Buyers are Back

January 2024

  • Buyers are back! Sales in Greater Vancouver were up 39% from January 2023

  • Vancouver detached listings at the lowest level since December 2015

  • The number of new listings were only up 15% from January 2023

  • When will the Bank of Canada cut its rate?

  • The total number of sales in West Vancouver were the lowest by month since 2008

A new year, a new real estate market. As 2024 took hold, buyers appeared to embrace homebuying more so than they did when 2023 began. Sales were up 39% in Greater Vancouver and 52% in the Fraser Valley year-over-year. Anticipation of future rate cuts were on the minds of many as they awaited the Bank of Canada’s first interest rate announcement in late January. While a rate cut wasn’t anticipated, the messaging of future rate cuts was on the minds of many. And while some predicted the next Bank of Canada meetings in March and April could be the first rate cut since the spate of increases starting in 2022, sticky inflation and a Canadian economy sidestepping a recession could keep the current Bank rate in check until June or July. Buyers don’t seem to want to wait though as market activity so far is indicating the pent-up demand can only hold off for so long.

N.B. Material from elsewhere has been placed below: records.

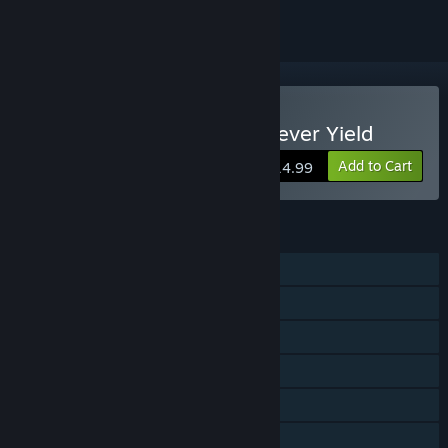
Buy Aerial_Knight's We Never Yield
Add to Cart
$14.99
FEATURES
Single-player
Shared/Split Screen Co-op
Shared/Split Screen
Steam Achievements
Remote Play Together
Family Sharing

There were 1,427 properties sold in Greater Vancouver in January this year. This was a 39% increase from the 1,030 properties sold last year in January. And this was the first month-over-month increase in sales since May of last year. You can only keep a good market down for so long. Even with the deep freeze and snow event last month, buyers made their way out to go through the limited supply of listings, many surprised at how many were no longer available. As the temperature in January rose to finish the month, the real estate market seemed to see its temperature rise as well. Will February produce the first month with more than 2,000 sales since August? Likely yes, but that will require a few more sellers to join jump into the market as well. With this increase in activity, sales in January were 22% below the 10-year average after sales in December were 37% below the 10-year average and November’s sales were at 35% below the 10-year average. The trends and numbers certainly show an increase in buyer activity. Stats don’t lie.

With current sales, we continue to be in a balanced market with 6 months supply of homes overall in Greater Vancouver, falling back from 7 months supply in December. Vancouver’s West Side was higher in the region at 8 months supply and West Vancouver with its lowest monthly sales since December 2008 clocked in at 21 months supply of homes available. A severe buyer’s market. While its neighbour next door, North Vancouver, maintained its 4 months supply, doing its best seller’s market imitation. Burnaby North and South, New Westminster, Port Coquitlam, and Ladner all finished January with 4 months supply of listings. Ladner didn’t see any condo sales in January, but then again there are only 8 active listings and there were no new listings in December, proving you can’t buy what isn’t available. Pitt Meadows has the lowest supply in the region with only 3 months worth of listings available for buyers shopping in that city.

 

 

With the precipitous drop in total listings we saw through the last two months of 2023, January saw 3,875 new listings. This was the third lowest number of new listings for the month of January since the year 2000. This after there were only 1,355 new listings in December after 3,440 new listings in November, but it was slightly higher than the number of new listings in January last year at 3,384.

The number of new listings in January were 13% below the 10-year average, which is an improvement from December with the number of new listings in that month being 25% below the 10-year average. But still below the averages in the 3 months preceding December: 3% below the 10-year average in November, 5% above the 10-year average in October and 6% above the 10-year average in September.

There were 8,633 active listings in Greater Vancouver at the end of January after seeing 8,802 active listings at the end of December. It’s rare to see the total number of active listings end with less in January then in December, but after several listings expired at the end of December, January started with 7,828 active listings. And with fewer new listings in January than is typical, that hole is hard to dig out of. Perhaps it’s a signal to sellers that the opportunity to list their home on the market is better than we’ve seen over the last year. Buyers are shopping and hoping that more sellers will list. The detached market overall remains in buyer’s market territory with 8 months supply of inventory, down from 9 months in December. Townhomes slipped down to 4 months supply and condos continue to sit just above 5 months supply of listings. The missing middle known as townhomes had a 42% absorption rate in January with sales up 82% compared to January last year. This was higher than detached at 33% absorption and sales 28% higher than January 2023 and condos at 37% absorption and sales 30% higher than January 2023. Perhaps the provincial government’s small-scale, multi-unit housing plan should have focused more on building more townhomes and row homes than 3 to 6 unit buildings scattered throughout the region.